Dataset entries
------------------------------
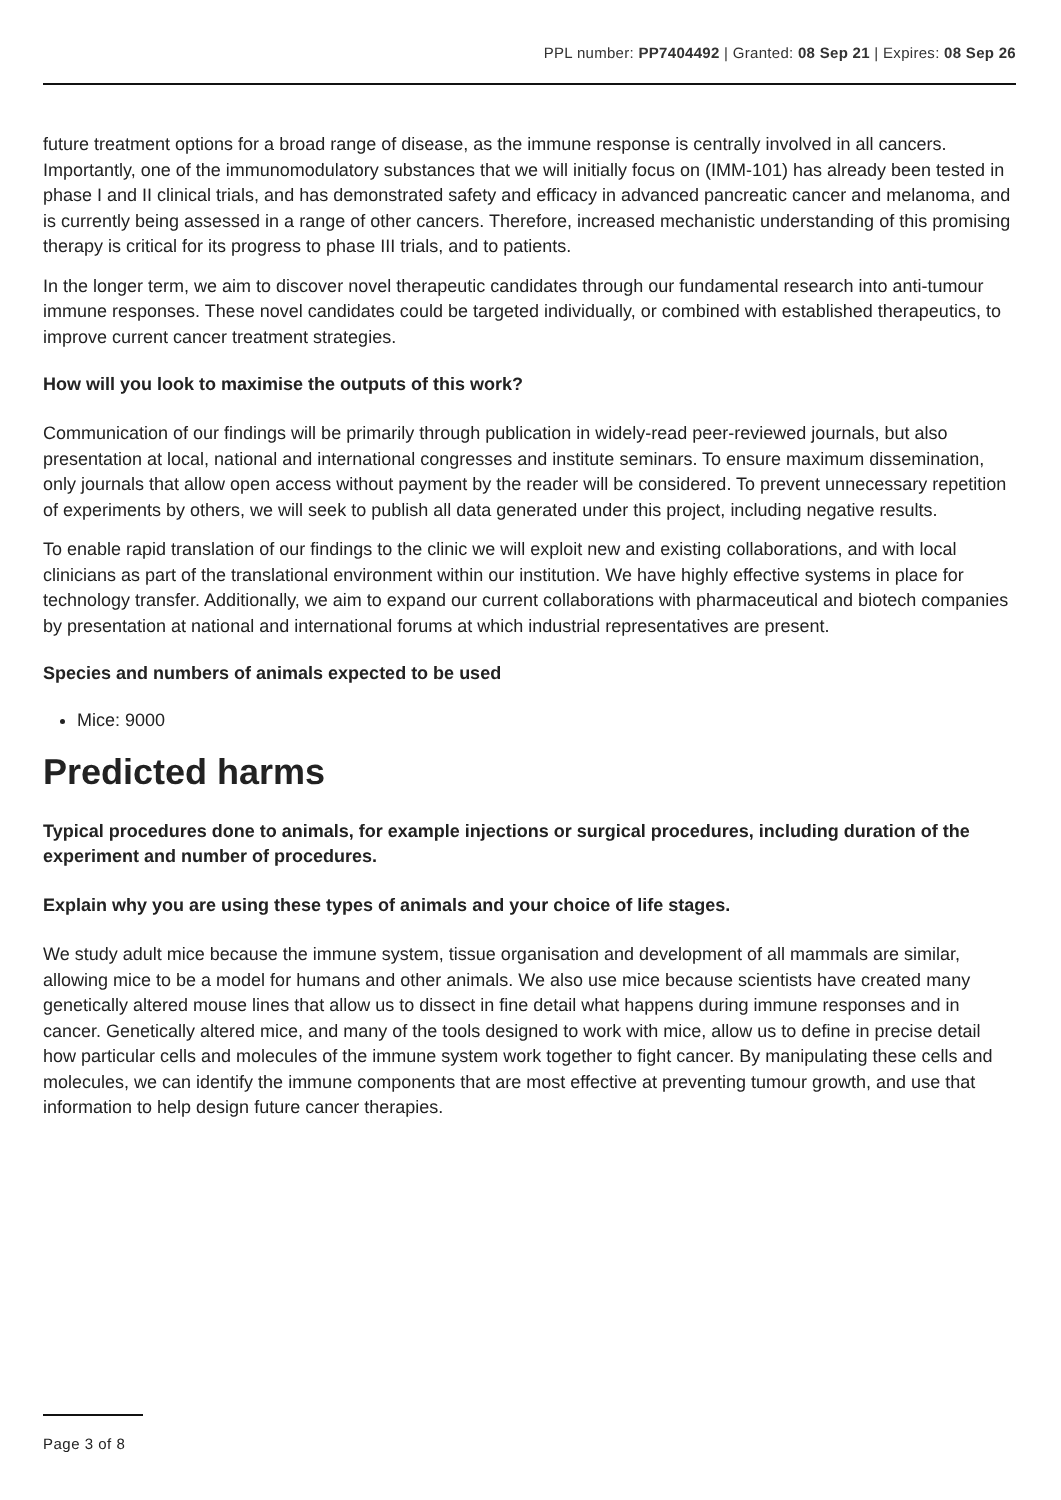PPL number: PP7404492 | Granted: 08 Sep 21 | Expires: 08 Sep 26
future treatment options for a broad range of disease, as the immune response is centrally involved in all cancers. Importantly, one of the immunomodulatory substances that we will initially focus on (IMM-101) has already been tested in phase I and II clinical trials, and has demonstrated safety and efficacy in advanced pancreatic cancer and melanoma, and is currently being assessed in a range of other cancers. Therefore, increased mechanistic understanding of this promising therapy is critical for its progress to phase III trials, and to patients.
In the longer term, we aim to discover novel therapeutic candidates through our fundamental research into anti-tumour immune responses. These novel candidates could be targeted individually, or combined with established therapeutics, to improve current cancer treatment strategies.
How will you look to maximise the outputs of this work?
Communication of our findings will be primarily through publication in widely-read peer-reviewed journals, but also presentation at local, national and international congresses and institute seminars. To ensure maximum dissemination, only journals that allow open access without payment by the reader will be considered. To prevent unnecessary repetition of experiments by others, we will seek to publish all data generated under this project, including negative results.
To enable rapid translation of our findings to the clinic we will exploit new and existing collaborations, and with local clinicians as part of the translational environment within our institution. We have highly effective systems in place for technology transfer. Additionally, we aim to expand our current collaborations with pharmaceutical and biotech companies by presentation at national and international forums at which industrial representatives are present.
Species and numbers of animals expected to be used
Mice: 9000
Predicted harms
Typical procedures done to animals, for example injections or surgical procedures, including duration of the experiment and number of procedures.
Explain why you are using these types of animals and your choice of life stages.
We study adult mice because the immune system, tissue organisation and development of all mammals are similar, allowing mice to be a model for humans and other animals. We also use mice because scientists have created many genetically altered mouse lines that allow us to dissect in fine detail what happens during immune responses and in cancer. Genetically altered mice, and many of the tools designed to work with mice, allow us to define in precise detail how particular cells and molecules of the immune system work together to fight cancer. By manipulating these cells and molecules, we can identify the immune components that are most effective at preventing tumour growth, and use that information to help design future cancer therapies.
Page 3 of 8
------------------------------
**What is being asked**
Here the job is to repeat the entries verbatim while leaving all pictures out.

**Answer space**
PPL number: PP7404492 | Granted: 08 Sep 21 | Expires: 08 Sep 26
future treatment options for a broad range of disease, as the immune response is centrally involved in all cancers. Importantly, one of the immunomodulatory substances that we will initially focus on (IMM-101) has already been tested in phase I and II clinical trials, and has demonstrated safety and efficacy in advanced pancreatic cancer and melanoma, and is currently being assessed in a range of other cancers. Therefore, increased mechanistic understanding of this promising therapy is critical for its progress to phase III trials, and to patients.
In the longer term, we aim to discover novel therapeutic candidates through our fundamental research into anti-tumour immune responses. These novel candidates could be targeted individually, or combined with established therapeutics, to improve current cancer treatment strategies.
How will you look to maximise the outputs of this work?
Communication of our findings will be primarily through publication in widely-read peer-reviewed journals, but also presentation at local, national and international congresses and institute seminars. To ensure maximum dissemination, only journals that allow open access without payment by the reader will be considered. To prevent unnecessary repetition of experiments by others, we will seek to publish all data generated under this project, including negative results.
To enable rapid translation of our findings to the clinic we will exploit new and existing collaborations, and with local clinicians as part of the translational environment within our institution. We have highly effective systems in place for technology transfer. Additionally, we aim to expand our current collaborations with pharmaceutical and biotech companies by presentation at national and international forums at which industrial representatives are present.
Species and numbers of animals expected to be used
Mice: 9000
Predicted harms
Typical procedures done to animals, for example injections or surgical procedures, including duration of the experiment and number of procedures.
Explain why you are using these types of animals and your choice of life stages.
We study adult mice because the immune system, tissue organisation and development of all mammals are similar, allowing mice to be a model for humans and other animals. We also use mice because scientists have created many genetically altered mouse lines that allow us to dissect in fine detail what happens during immune responses and in cancer. Genetically altered mice, and many of the tools designed to work with mice, allow us to define in precise detail how particular cells and molecules of the immune system work together to fight cancer. By manipulating these cells and molecules, we can identify the immune components that are most effective at preventing tumour growth, and use that information to help design future cancer therapies.
Page 3 of 8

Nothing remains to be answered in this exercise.